Input data section start

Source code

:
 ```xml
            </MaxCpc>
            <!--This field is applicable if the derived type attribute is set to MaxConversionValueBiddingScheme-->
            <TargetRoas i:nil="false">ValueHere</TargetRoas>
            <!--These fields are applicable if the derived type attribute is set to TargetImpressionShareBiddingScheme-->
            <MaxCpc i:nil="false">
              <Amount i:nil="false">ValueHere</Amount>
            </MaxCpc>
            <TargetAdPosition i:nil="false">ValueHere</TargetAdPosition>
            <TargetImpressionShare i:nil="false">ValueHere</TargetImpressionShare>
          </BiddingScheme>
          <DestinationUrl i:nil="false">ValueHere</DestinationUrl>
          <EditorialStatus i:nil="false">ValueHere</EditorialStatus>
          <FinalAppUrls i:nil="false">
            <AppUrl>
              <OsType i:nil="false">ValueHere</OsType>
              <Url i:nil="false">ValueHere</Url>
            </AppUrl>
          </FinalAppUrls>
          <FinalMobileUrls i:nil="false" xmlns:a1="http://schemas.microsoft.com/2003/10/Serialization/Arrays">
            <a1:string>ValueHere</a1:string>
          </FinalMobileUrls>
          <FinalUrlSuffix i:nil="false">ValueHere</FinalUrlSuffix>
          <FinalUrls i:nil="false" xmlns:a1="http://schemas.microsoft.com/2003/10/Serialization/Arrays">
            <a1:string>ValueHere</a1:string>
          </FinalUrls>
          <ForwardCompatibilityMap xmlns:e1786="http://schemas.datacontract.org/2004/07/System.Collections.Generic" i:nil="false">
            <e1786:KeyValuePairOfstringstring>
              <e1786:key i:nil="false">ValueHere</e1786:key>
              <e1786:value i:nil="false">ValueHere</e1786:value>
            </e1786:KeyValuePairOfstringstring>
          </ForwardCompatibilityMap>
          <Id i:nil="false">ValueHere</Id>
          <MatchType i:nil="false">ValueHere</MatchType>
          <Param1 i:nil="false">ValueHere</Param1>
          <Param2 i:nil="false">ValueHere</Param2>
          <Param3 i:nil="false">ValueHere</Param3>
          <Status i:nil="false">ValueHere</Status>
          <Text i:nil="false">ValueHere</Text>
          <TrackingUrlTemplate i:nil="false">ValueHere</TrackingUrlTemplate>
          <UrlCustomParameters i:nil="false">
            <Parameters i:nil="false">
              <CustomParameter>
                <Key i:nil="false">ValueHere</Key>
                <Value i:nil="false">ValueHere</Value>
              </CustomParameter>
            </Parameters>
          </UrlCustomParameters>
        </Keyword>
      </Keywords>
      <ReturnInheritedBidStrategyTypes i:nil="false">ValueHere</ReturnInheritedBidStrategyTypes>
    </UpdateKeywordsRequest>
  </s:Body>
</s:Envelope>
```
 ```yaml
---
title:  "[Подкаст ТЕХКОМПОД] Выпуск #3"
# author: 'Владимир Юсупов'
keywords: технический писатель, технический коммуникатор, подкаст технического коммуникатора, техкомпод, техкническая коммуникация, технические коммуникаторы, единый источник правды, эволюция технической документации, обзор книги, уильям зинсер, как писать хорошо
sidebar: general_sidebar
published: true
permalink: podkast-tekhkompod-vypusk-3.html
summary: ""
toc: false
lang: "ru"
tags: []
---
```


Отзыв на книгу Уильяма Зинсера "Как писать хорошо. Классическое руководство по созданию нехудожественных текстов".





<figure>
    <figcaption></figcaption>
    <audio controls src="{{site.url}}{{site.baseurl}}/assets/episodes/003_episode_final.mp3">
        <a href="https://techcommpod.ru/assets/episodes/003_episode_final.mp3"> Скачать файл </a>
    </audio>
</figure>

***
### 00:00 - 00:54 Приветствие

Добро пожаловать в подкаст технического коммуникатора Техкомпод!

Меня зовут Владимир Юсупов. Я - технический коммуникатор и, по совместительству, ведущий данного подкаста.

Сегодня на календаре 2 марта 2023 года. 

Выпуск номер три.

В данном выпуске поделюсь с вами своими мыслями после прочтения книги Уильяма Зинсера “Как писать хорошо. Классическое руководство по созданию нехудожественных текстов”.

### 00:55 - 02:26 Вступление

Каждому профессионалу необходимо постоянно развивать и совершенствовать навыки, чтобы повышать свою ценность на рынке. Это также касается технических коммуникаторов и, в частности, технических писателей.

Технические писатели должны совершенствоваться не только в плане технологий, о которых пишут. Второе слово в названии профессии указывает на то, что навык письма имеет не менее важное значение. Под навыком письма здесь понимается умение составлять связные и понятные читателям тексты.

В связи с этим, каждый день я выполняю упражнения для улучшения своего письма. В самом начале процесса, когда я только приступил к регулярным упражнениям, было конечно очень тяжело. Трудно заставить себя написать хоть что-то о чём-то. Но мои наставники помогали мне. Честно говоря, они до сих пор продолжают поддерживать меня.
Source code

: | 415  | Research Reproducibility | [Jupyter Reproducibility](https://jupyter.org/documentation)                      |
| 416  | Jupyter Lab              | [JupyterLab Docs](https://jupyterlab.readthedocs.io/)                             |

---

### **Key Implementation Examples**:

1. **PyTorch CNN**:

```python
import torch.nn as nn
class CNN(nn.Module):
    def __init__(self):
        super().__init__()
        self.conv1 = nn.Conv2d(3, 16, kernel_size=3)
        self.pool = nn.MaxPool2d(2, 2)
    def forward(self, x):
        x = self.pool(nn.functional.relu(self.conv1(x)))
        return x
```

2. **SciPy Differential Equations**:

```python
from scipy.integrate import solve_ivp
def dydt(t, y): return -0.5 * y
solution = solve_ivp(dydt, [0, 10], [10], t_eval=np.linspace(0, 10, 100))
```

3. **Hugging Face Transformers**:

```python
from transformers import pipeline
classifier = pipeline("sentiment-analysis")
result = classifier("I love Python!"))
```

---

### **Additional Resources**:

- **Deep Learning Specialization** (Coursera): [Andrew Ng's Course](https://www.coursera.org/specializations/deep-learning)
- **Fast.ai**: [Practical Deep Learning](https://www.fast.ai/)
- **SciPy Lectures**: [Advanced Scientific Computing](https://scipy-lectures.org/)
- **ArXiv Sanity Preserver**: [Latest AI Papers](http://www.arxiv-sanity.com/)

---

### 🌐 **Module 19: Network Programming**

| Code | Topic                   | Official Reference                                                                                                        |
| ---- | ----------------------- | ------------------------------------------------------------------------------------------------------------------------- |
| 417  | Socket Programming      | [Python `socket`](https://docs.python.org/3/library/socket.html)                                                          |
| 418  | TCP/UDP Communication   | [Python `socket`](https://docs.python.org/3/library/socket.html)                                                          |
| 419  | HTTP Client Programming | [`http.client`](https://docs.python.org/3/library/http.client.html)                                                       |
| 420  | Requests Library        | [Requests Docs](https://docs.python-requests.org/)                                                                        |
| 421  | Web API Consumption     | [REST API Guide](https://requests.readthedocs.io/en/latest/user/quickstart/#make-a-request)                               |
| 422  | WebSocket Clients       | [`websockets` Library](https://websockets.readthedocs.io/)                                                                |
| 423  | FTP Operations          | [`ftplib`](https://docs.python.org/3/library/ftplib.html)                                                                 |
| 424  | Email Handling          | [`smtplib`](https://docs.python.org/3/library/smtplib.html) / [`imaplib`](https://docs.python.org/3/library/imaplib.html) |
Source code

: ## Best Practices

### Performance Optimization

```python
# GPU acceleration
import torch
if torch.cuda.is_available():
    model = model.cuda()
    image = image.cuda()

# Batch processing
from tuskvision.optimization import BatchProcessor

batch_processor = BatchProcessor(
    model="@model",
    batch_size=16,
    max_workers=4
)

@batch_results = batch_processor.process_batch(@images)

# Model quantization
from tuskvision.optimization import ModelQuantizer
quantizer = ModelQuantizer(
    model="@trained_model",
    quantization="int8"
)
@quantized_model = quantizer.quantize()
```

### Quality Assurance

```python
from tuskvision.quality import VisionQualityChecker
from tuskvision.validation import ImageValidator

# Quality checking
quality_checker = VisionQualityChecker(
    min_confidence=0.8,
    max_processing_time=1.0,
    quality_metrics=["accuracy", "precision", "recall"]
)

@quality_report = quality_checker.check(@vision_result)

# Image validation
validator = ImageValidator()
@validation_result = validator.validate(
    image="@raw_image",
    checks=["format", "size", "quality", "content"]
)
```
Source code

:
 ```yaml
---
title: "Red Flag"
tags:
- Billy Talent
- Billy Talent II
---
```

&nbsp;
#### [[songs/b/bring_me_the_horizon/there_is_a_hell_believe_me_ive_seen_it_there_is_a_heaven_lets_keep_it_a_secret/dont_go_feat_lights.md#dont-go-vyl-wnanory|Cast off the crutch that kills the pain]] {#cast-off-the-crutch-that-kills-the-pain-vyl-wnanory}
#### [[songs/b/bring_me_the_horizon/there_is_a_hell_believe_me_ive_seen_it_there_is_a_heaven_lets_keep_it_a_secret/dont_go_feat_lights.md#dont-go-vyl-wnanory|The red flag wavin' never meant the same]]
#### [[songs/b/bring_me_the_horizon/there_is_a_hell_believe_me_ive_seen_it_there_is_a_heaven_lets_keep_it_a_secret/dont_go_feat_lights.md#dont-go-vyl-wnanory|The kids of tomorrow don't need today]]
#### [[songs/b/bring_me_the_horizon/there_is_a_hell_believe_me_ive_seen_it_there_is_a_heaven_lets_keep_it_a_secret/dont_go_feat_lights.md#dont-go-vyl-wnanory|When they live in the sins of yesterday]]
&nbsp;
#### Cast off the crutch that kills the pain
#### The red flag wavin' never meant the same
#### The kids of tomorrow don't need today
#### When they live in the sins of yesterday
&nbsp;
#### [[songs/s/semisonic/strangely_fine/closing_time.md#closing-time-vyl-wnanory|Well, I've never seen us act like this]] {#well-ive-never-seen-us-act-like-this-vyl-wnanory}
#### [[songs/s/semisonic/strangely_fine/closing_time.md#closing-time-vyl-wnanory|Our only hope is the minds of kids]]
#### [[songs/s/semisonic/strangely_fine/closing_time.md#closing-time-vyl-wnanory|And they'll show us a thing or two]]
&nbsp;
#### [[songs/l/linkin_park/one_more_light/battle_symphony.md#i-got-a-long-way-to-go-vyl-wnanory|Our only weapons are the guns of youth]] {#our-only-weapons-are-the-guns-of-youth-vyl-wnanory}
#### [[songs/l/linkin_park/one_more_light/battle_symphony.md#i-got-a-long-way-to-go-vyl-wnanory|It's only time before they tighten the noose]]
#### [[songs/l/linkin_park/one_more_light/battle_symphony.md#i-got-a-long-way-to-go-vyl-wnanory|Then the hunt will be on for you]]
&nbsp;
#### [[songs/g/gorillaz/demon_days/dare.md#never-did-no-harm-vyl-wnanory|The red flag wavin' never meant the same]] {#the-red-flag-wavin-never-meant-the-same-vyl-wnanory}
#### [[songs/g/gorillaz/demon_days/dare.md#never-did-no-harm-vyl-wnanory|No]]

Input data section end

Task — For this exercise, return every line from the data that holds the string "dare".

Response below —
#### [[songs/g/gorillaz/demon_days/dare.md#never-did-no-harm-vyl-wnanory|The red flag wavin' never meant the same]] {#the-red-flag-wavin-never-meant-the-same-vyl-wnanory}
#### [[songs/g/gorillaz/demon_days/dare.md#never-did-no-harm-vyl-wnanory|No]]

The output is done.